Re: Subspaces of functions

each of the three sets given are defined by properties. for example:

1. S = {f in F[0,1] : f(0)f(1) = 0}.

this means that S is the set of all real-valued functions defined on the interval [0,1], for which either f(0) or f(1) (or both) is 0.

the 0-vector of F[0,1] is the function z, where z(x) = 0 for all x in [0,1]. clearly this function is 0 at x = 0 and x = 1.

now suppose f(x) = x. since f(0) = 0, f(0)f(1) = 0, so f is in S. suppose further, that g(x) = 1-x. then g(0)g(1) = (1)(0) = 0, so g is in S.

but (f+g)(x) = x + 1 - x = 1, so (f+g)(0)(f+g)(1) = (1)(1) = 1.

Re: Subspaces of functions

Ok I think I understand how to prove the closed under addition now, but how did you suppose g(x) = 1-x? Or do we just pick __any__ random function there?
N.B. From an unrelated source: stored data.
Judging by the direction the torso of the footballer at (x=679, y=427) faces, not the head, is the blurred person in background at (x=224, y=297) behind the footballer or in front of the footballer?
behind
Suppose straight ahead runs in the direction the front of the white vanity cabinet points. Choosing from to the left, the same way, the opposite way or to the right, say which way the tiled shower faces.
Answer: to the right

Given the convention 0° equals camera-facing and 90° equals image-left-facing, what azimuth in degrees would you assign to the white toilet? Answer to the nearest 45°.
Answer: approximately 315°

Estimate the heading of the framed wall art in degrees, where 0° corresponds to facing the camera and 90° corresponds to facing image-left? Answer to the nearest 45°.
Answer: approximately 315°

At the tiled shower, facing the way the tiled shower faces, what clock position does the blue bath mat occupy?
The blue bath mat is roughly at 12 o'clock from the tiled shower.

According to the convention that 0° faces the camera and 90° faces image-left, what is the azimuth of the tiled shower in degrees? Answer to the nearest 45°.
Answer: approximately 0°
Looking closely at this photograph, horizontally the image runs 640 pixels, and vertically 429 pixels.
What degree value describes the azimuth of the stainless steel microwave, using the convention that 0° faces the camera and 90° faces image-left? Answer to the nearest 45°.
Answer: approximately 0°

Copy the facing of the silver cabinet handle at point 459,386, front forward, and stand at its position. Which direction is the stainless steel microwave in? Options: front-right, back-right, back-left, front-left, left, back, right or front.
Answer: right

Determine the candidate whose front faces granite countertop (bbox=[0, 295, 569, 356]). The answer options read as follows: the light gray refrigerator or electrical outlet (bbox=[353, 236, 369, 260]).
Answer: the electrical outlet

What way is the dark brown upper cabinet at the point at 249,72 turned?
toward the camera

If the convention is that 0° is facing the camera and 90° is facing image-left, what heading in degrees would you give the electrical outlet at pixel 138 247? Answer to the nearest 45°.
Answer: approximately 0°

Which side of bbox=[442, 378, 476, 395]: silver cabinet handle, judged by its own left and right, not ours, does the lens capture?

Re: Subspaces of functions

my point is it is NOT closed under addition. to disprove something, you only need exhibit one counter-example.

how did i find it?

the condition f(0)f(1) = 0 is equivalent to: either f(0) = 0 or f(1) = 0. now there is no logical reason to assume that if f and g satisfy this, f+g will. so i picked some function with f(0) = 0, and f(1) = 1. there are lots of functions i could have chosen with this property, (for example f(x) = sin(pi*x/2) is one) the identity function on [0,1] is just a function for which it is obvious that f(0) = 0, f(1) =1.

then i found another function g that satisfied g(0) = 1, and g(1) = 0. again, there are lots of possibilities (for example g(x) = cos(pi*x/2) would have also worked), g(x) = 1 - x is just easy to work with.

the point is f+g is defined point-wise, as (f+g)(x) = f(x) + g(x). there is no reason at all to assume that a property that holds for products, also holds for sums. finding counter-examples isn't a "formulaic" procedure, you have to be adaptable. in this case, since only one term in the expression f(0)f(1) has to be 0, i chose functions that had different terms be 0 (f is 0 only at 0, g is 0 only at 1, f+g is 0 at neither). i cant tell you how to do this for every set-definition that might come up, all i can tell you is that if you can't prove something, it might be that what you are trying to prove simply isn't true, so you might try to find an exception that disproves it.